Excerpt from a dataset
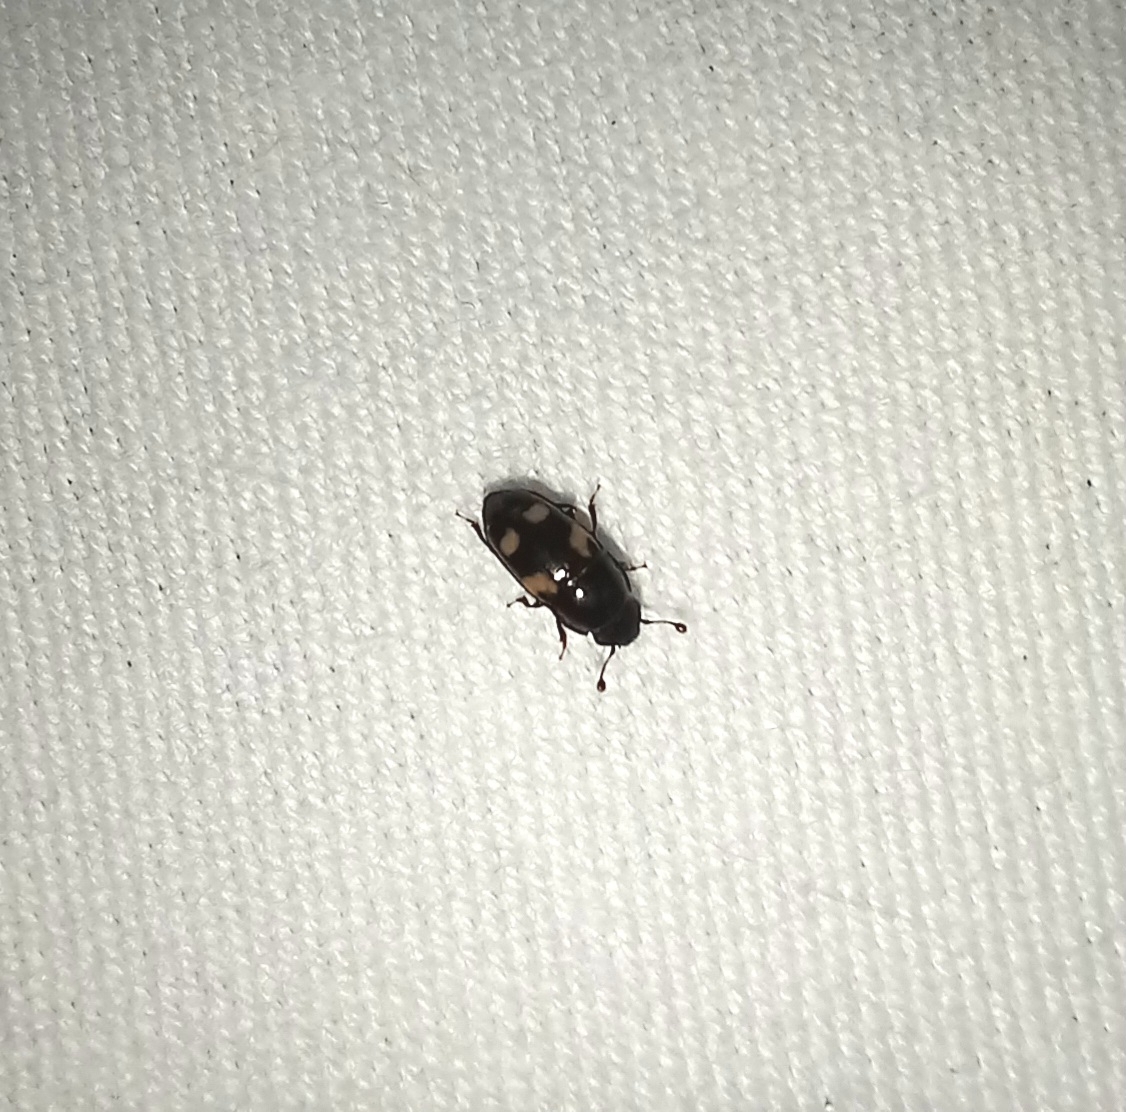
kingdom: Animalia
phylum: Arthropoda
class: Insecta
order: Coleoptera
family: Nitidulidae
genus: Glischrochilus
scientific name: Glischrochilus quadrisignatus
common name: Picnic beetle
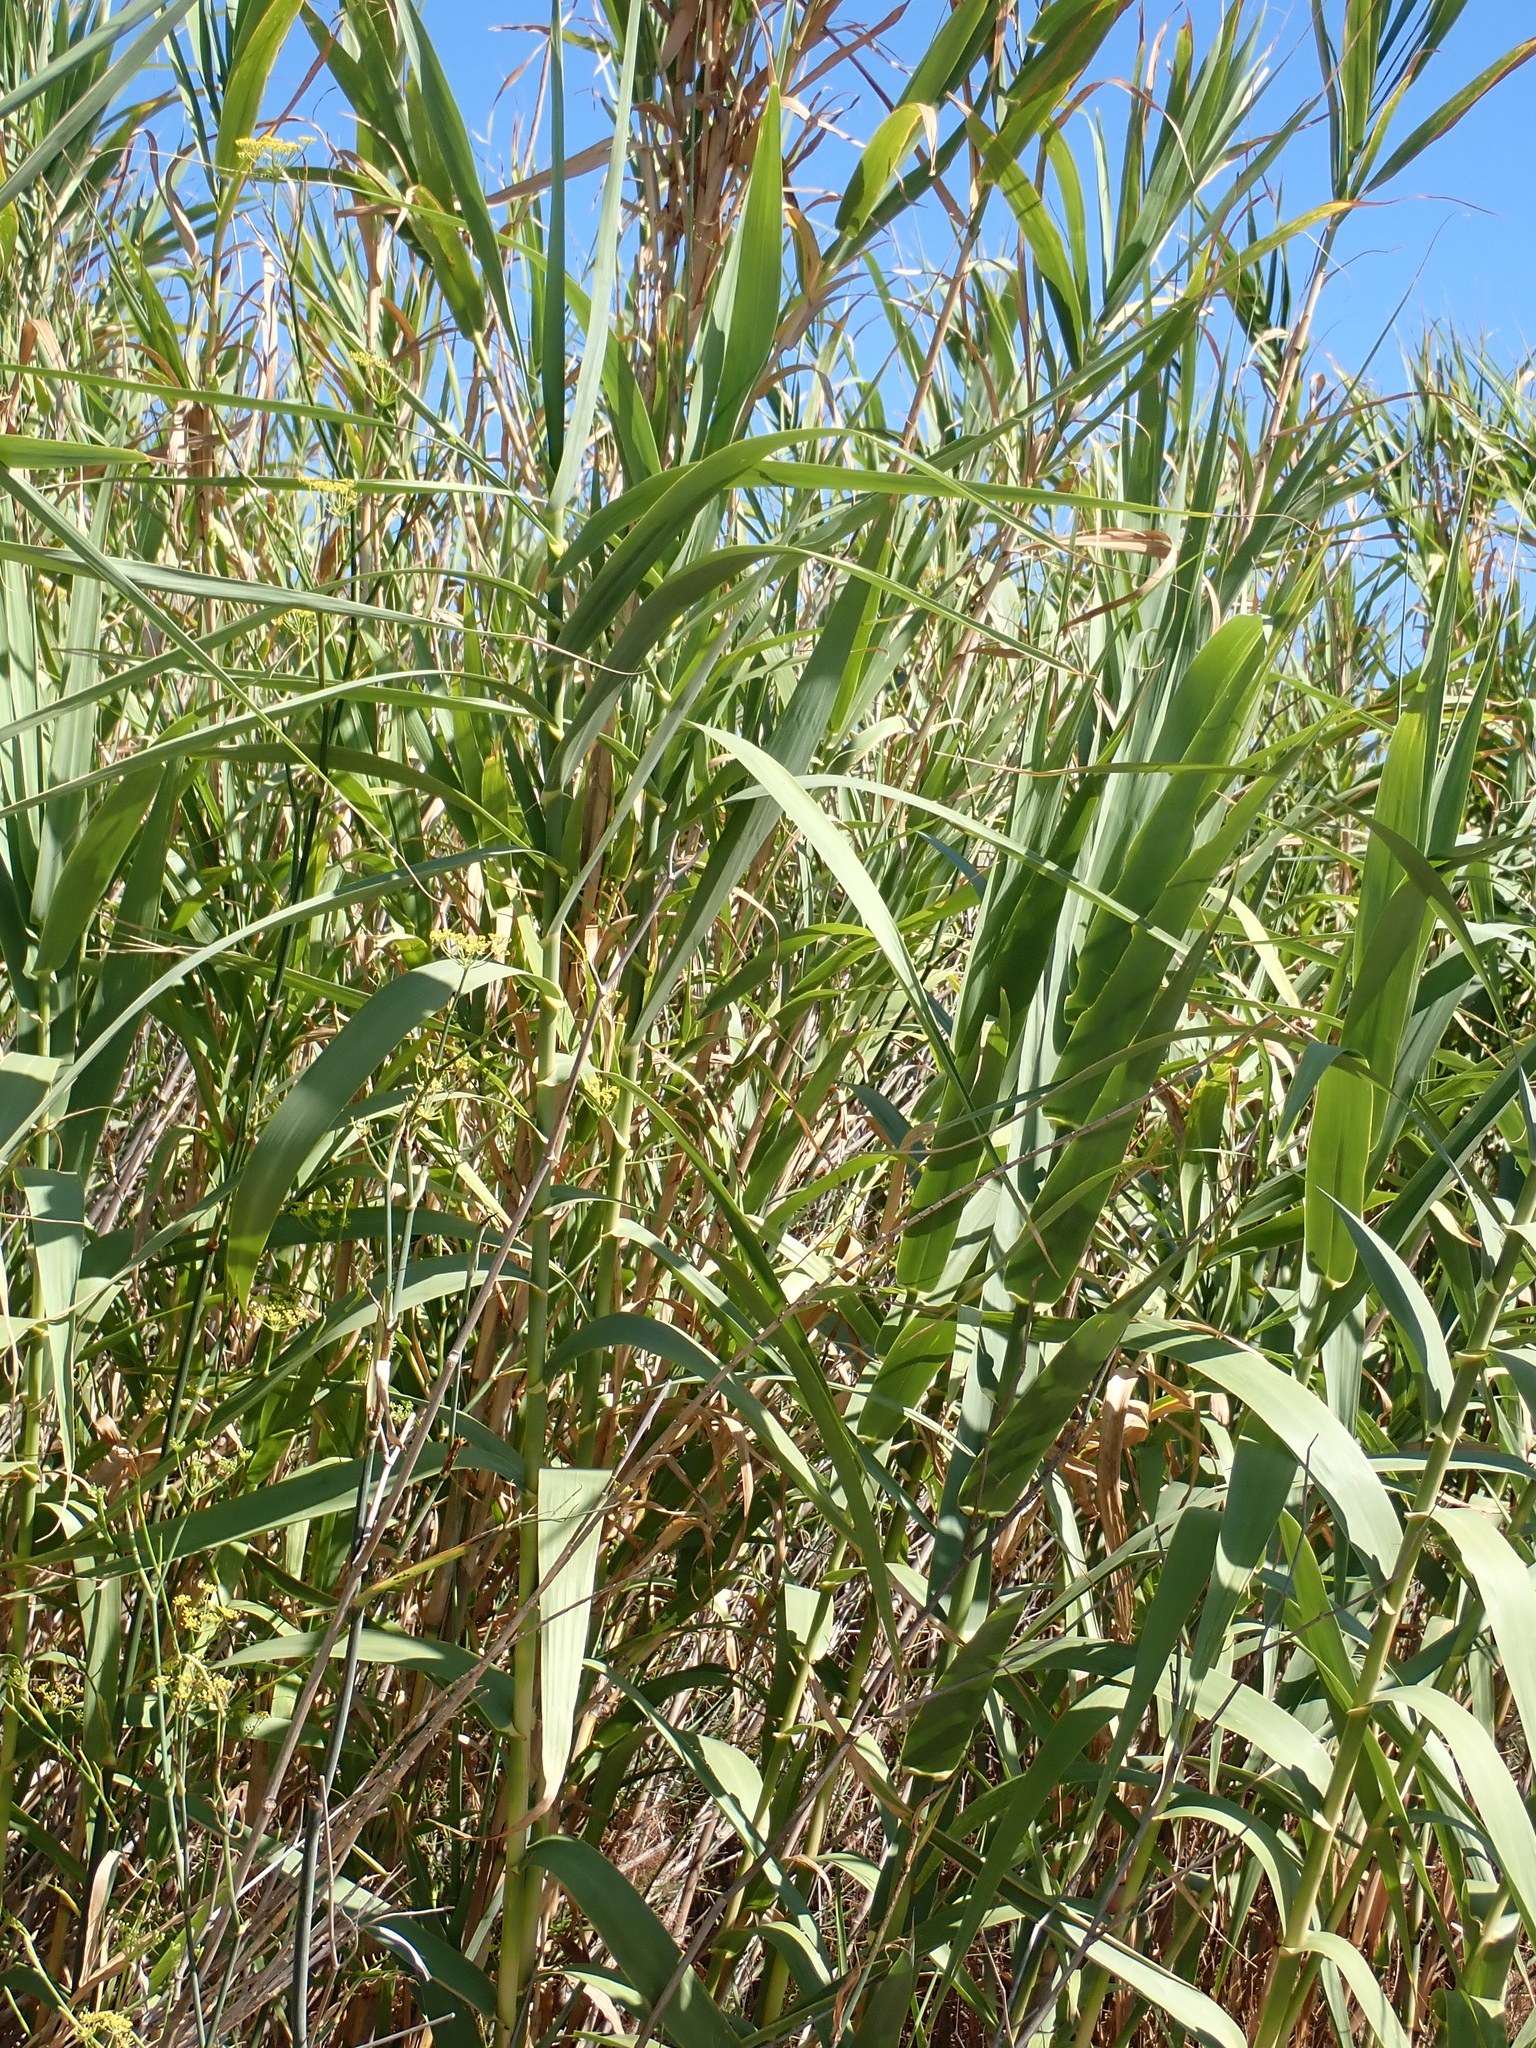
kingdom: Plantae
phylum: Tracheophyta
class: Liliopsida
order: Poales
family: Poaceae
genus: Arundo
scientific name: Arundo donax
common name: Giant reed
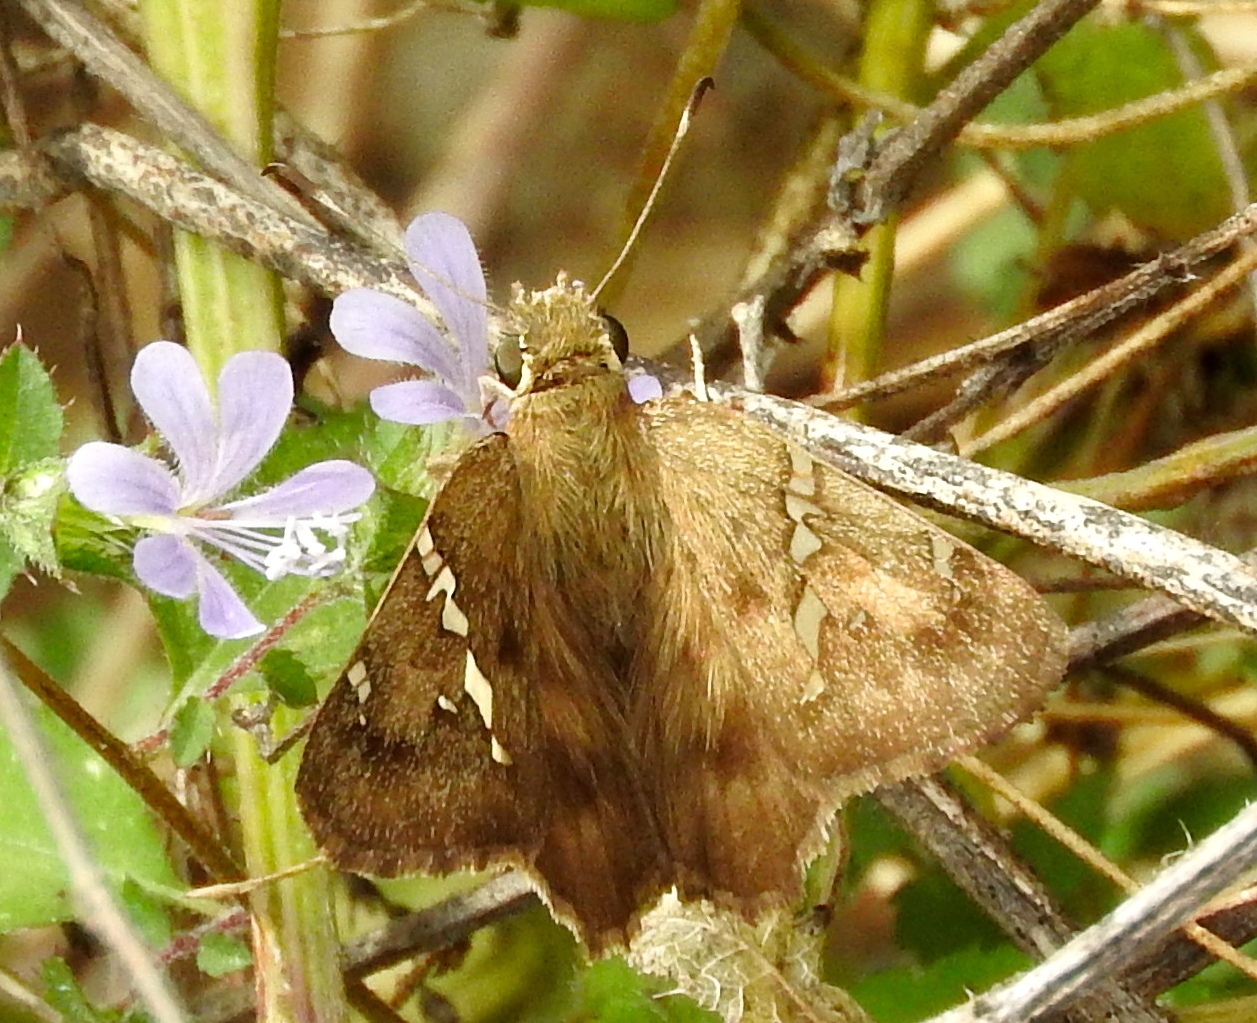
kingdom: Animalia
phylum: Arthropoda
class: Insecta
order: Lepidoptera
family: Hesperiidae
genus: Autochton
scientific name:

#### [Directive]
Extract the lines of the material from its beginning up to and including the line containing "family: Poaceae", reproducing each line verbatim. Leave the pictures out of your answer.

#### [Task output]
kingdom: Animalia
phylum: Arthropoda
class: Insecta
order: Coleoptera
family: Nitidulidae
genus: Glischrochilus
scientific name: Glischrochilus quadrisignatus
common name: Picnic beetle
kingdom: Plantae
phylum: Tracheophyta
class: Liliopsida
order: Poales
family: Poaceae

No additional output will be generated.